In my opinion, until recently (about 3-5-7 years ago) the designer of general purpose embedded systems (not radiation, not microconsumption) had a wide choice of controllers to use. I personally started with PIC, then I had i8051, then I learned AVR on my own and made many projects with it. However, I think there is almost no choice now. ARM beats AVR not only on price/opportunity ratio, but also on price! I don’t know, what it is explained by, peculiarities of production or marketing reasons, but for me only, as a developer, a switch to ARM seems inevitable and unavoidable. I will be glad to hear arguments of other architectures adepts, but personally I have already walked both AVR and i8051 into a better world.
I don’t think ARM controllers from STM are somehow fundamentally better than the controllers from NXP or TI It’s just that when I was choosing which particular ARM to dump the AVR on, the STM32 was just as good to get as the NXP, a little cheaper, plus, the smallest STM package was smaller than the smallest NXP one.
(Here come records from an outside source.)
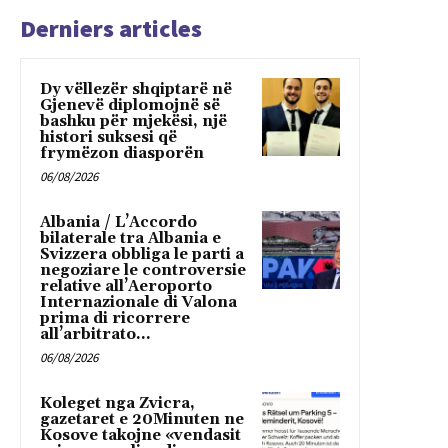
Derniers articles
Dy vëllezër shqiptarë në
Gjenevë diplomojnë së
bashku për mjekësi, një
histori suksesi që
frymëzon diasporën
06/08/2026
Albania / L’Accordo
bilaterale tra Albania e
Svizzera obbliga le parti a
negoziare le controversie
relative all’Aeroporto
Internazionale di Valona
prima di ricorrere
all’arbitrato...
06/08/2026
Koleget nga Zvicra,
gazetaret e 20Minuten ne
Kosove takojne «vendasit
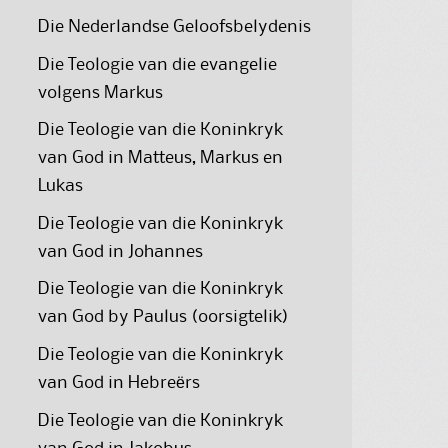
Die Nederlandse Geloofsbelydenis
Die Teologie van die evangelie
volgens Markus
Die Teologie van die Koninkryk
van God in Matteus, Markus en
Lukas
Die Teologie van die Koninkryk
van God in Johannes
Die Teologie van die Koninkryk
van God by Paulus (oorsigtelik)
Die Teologie van die Koninkryk
van God in Hebreërs
Die Teologie van die Koninkryk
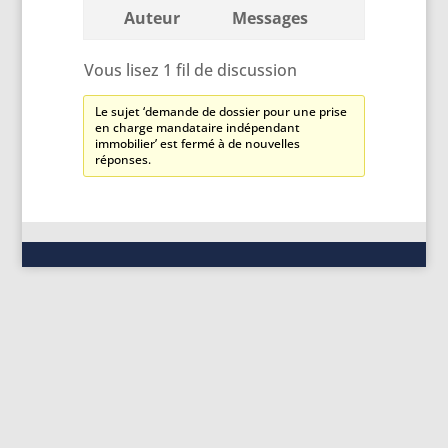
Auteur
Messages
Vous lisez 1 fil de discussion
Le sujet ‘demande de dossier pour une prise
en charge mandataire indépendant
immobilier’ est fermé à de nouvelles
réponses.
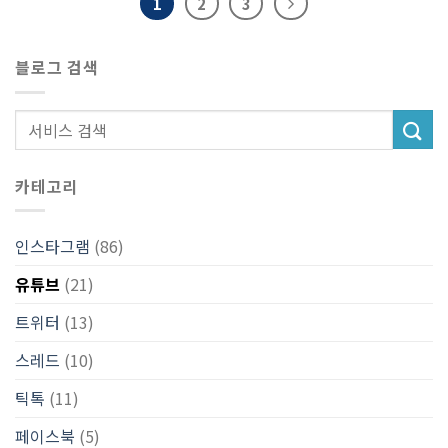
1
2
3
블로그 검색
카테고리
인스타그램
(86)
유튜브
(21)
트위터
(13)
스레드
(10)
틱톡
(11)
페이스북
(5)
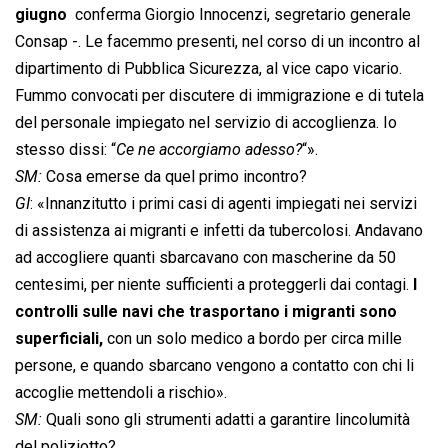
giugno
 conferma Giorgio Innocenzi, segretario generale
Consap -. Le facemmo presenti, nel corso di un incontro al
dipartimento di Pubblica Sicurezza, al vice capo vicario.
Fummo convocati per discutere di immigrazione e di tutela
del personale impiegato nel servizio di accoglienza. Io
stesso dissi: “
Ce ne accorgiamo adesso?
“».
SM:
Cosa emerse da quel primo incontro?
GI
: «Innanzitutto i primi casi di agenti impiegati nei servizi
di assistenza ai migranti e infetti da tubercolosi. Andavano
ad accogliere quanti sbarcavano con mascherine da 50
centesimi, per niente sufficienti a proteggerli dai contagi.
I
controlli sulle navi che trasportano i migranti sono
superficiali,
con un solo medico a bordo per circa mille
persone, e quando sbarcano vengono a contatto con chi li
accoglie mettendoli a rischio».
SM:
Quali sono gli strumenti adatti a garantire lincolumità
del poliziotto?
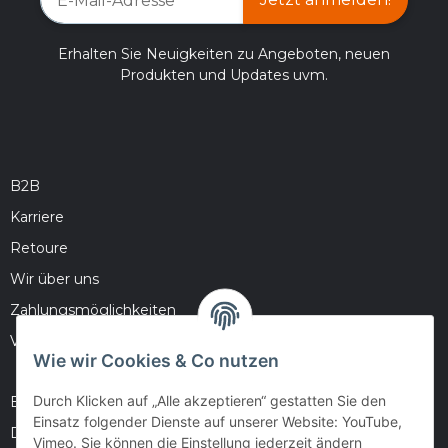
Erhalten Sie Neuigkeiten zu Angeboten, neuen
Produkten und Updates uvm.
B2B
Karriere
Retoure
Wir über uns
Zahlungsmöglichkeiten
Versandinformationen
Wie wir Cookies & Co nutzen
Durch Klicken auf „Alle akzeptieren“ gestatten Sie den
Barrierefreiheitserklärung
Einsatz folgender Dienste auf unserer Website: YouTube,
Datenschutz
Vimeo. Sie können die Einstellung jederzeit ändern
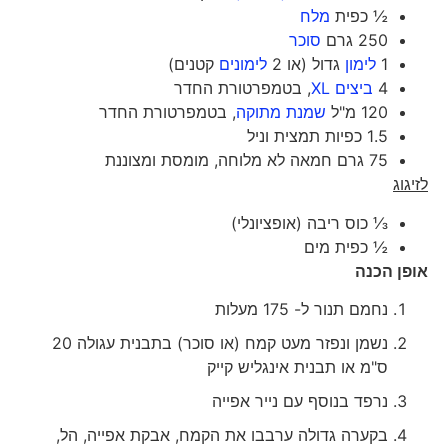
½ כפית
מלח
250 גרם
סוכר
1
לימון
גדול (או 2
לימונים
קטנים)
4
ביצים XL
, בטמפרטורת החדר
120 מ"ל
שמנת מתוקה
, בטמפרטורת החדר
1.5 כפיות תמצית וניל
75 גרם חמאה לא מלוחה, מומסת ומצוננת
לזיגוג
⅓ כוס ריבה (אופציונלי)
½ כפית מים
אופן הכנה
נחמם תנור ל- 175 מעלות
נשמן ונפזר מעט קמח (או סוכר) בתבנית עגולה 20
ס"מ או תבנית אינגליש קייק
נרפד בנוסף עם נייר אפייה
בקערה גדולה ערבבו את הקמח, אבקת אפייה, הל,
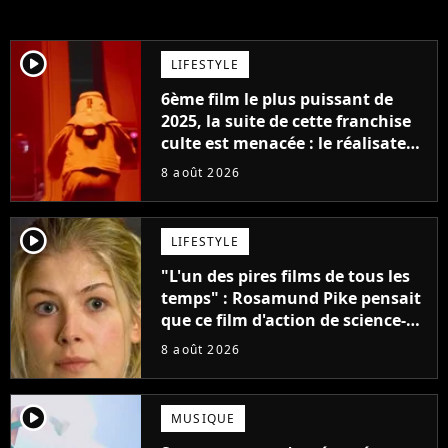
player2
LIFESTYLE
6ème film le plus puissant de
2025, la suite de cette franchise
culte est menacée : le réalisateur
claque la porte pour "différends
8 août 2026
créatifs"
player2
LIFESTYLE
"L'un des pires films de tous les
temps" : Rosamund Pike pensait
que ce film d'action de science-
fiction avec Dwayne Johnson
8 août 2026
mettrait fin à sa carrière
player2
MUSIQUE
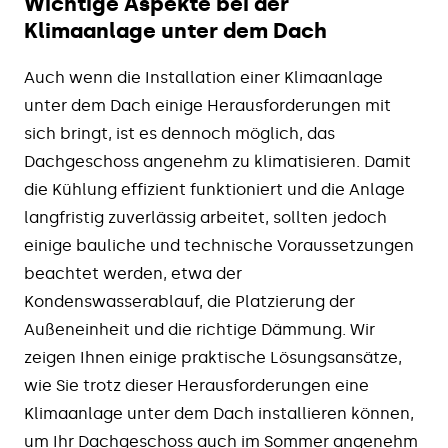
Wichtige Aspekte bei der
Klimaanlage unter dem Dach
Auch wenn die Installation einer Klimaanlage
unter dem Dach einige Herausforderungen mit
sich bringt, ist es dennoch möglich, das
Dachgeschoss angenehm zu klimatisieren. Damit
die Kühlung effizient funktioniert und die Anlage
langfristig zuverlässig arbeitet, sollten jedoch
einige bauliche und technische Voraussetzungen
beachtet werden, etwa der
Kondenswasserablauf, die Platzierung der
Außeneinheit und die richtige Dämmung. Wir
zeigen Ihnen einige praktische Lösungsansätze,
wie Sie trotz dieser Herausforderungen eine
Klimaanlage unter dem Dach installieren können,
um Ihr Dachgeschoss auch im Sommer angenehm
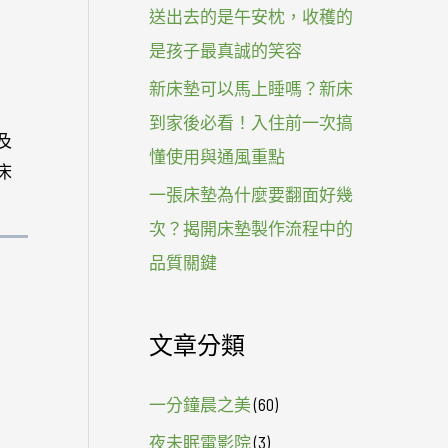
送出去的是午安枕，收穫的
是孩子最真誠的笑容
新床墊可以馬上睡嗎？新床
到家後必看！入住前一次搞
及
懂使用與通風重點
床
一張床墊為什麼要翻面好幾
次？揭開床墊製作流程中的
品質關鍵
文章分類
一分鐘晨之美
(60)
夜未眠電影院
(3)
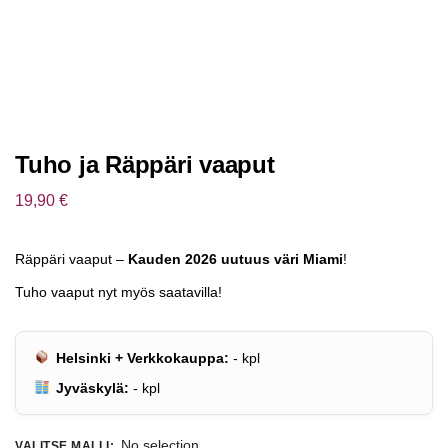
Tuho ja Räppäri vaaput
19,90
€
Räppäri vaaput –
Kauden 2026 uutuus väri Miami
!
Tuho vaaput nyt myös saatavilla!
Helsinki + Verkkokauppa:
-
kpl
Jyväskylä:
-
kpl
No selection
VALITSE MALLI
:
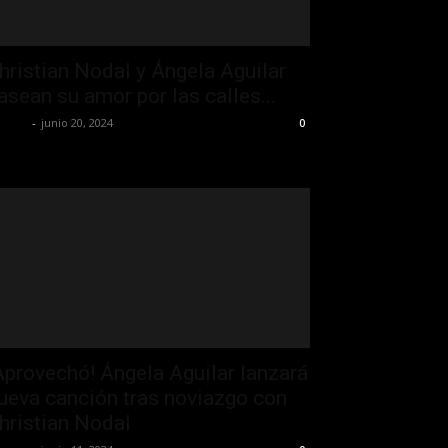
hristian Nodal y Ángela Aguilar
asean su amor por las calles...
 Jefa
-
junio 20, 2024
0
Aprovechó! Ángela Aguilar lanzará
ueva canción tras noviazgo con
hristian Nodal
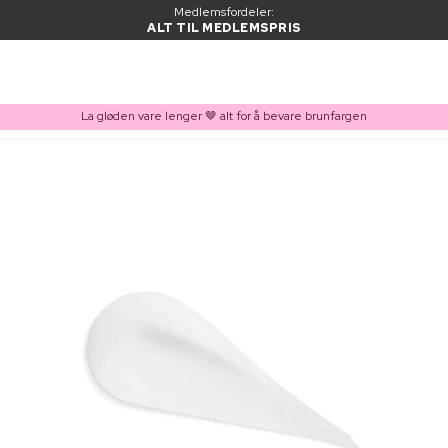
Medlemsfordeler:
ALT TIL MEDLEMSPRIS
La gløden vare lenger 🤎 alt for å bevare brunfargen
VARE LAGT I HANDLEKURVEN
Kjøpes ofte sammen med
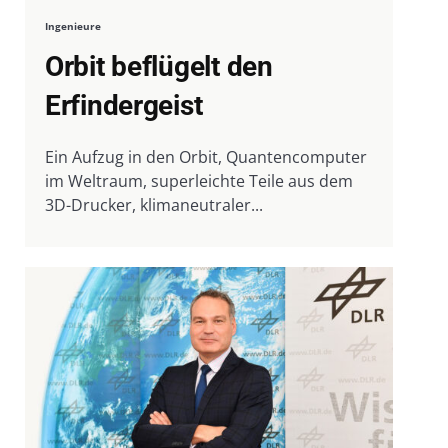
Ingenieure
Orbit beflügelt den
Erfindergeist
Ein Aufzug in den Orbit, Quantencomputer
im Weltraum, superleichte Teile aus dem
3D-Drucker, klimaneutraler...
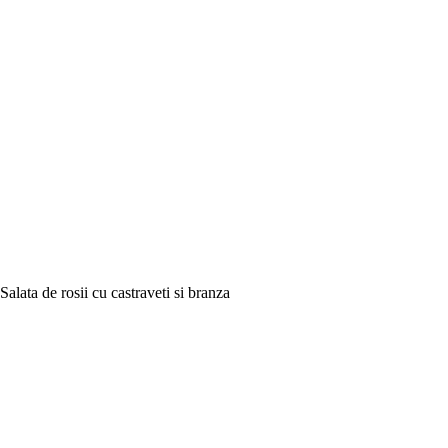
Salata de rosii cu castraveti si branza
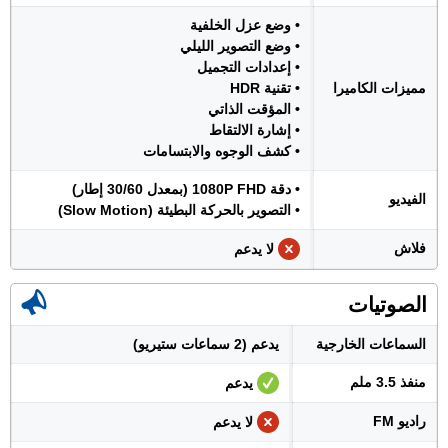
• وضع عزل الخلفية
• وضع التصوير الليلي
• إعدادات التجميل
مميزات الكاميرا
• تقنية HDR
• المؤقت الذاتي
• إشارة الالتقاط
• كشف الوجوه والابتسامات
• دقة 1080P FHD (بمعدل 30/60 إطار)
الفيديو
• التصوير بالحركة البطيئة (Slow Motion)
فلاش
لا يدعم
الصوتيات
السماعات الخارجية
يدعم (2 سماعات ستيريو)
منفذ 3.5 ملم
يدعم
راديو FM
لا يدعم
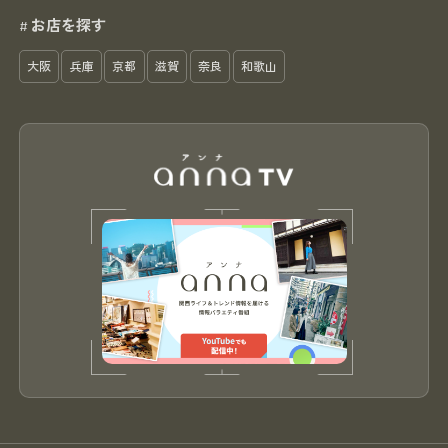
お店を探す
#
大阪
兵庫
京都
滋賀
奈良
和歌山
From the perspective of the processor, the phone dosimeter functionality is simple enough, some kind of super performance is not needed, so it is quite suitable processor type STM32F101C8T6 in TQFP-48 package. But keeping in mind the need to connect a keyboard (a lot of legs), a display (also a lot of legs) and, especially, an external board on which you can have all sorts of useful extensible nishtya, it is better to take STM32F103RBT6 in TQFP-64.
The design as "just" a circuit board with parts seems a bit sub-optimal to me. Of course, DIY is DIY, and contemplating a green PCB mask will please the eye of both the seasoned professional and the novice amateur. Plus, it seems to me that a homemade case certainly serves its purpose (dust protection, usability, etc.), but it kind of nails the overall aura of the device. You can use the case from OKW + a specialized membrane keyboard, which would provide a great tactile experience, but it would greatly increase the overall cost of the device, and the aura, again…
The optimal variant in my opinion is to use two Plexiglas plates – one shaped and without cutouts, closes the device from below, the other, also shaped and with cutouts for buttons, display, speaker and microphone, is mounted on top. Good examples in my opinion are here’s and here’s Only I’d probably prefer a slightly tinted plexiglass, so that the "guts" look doesn’t interfere with the functionality.
As the saying goes, "sabotage proper." To make such a device or not? If the beginning is interesting and a device with this functionality will be in demand, then the work will continue. Also, I will be grateful for comments and criticism, as fixing bugs at the beginning of the project will save a lot of nerves and money later.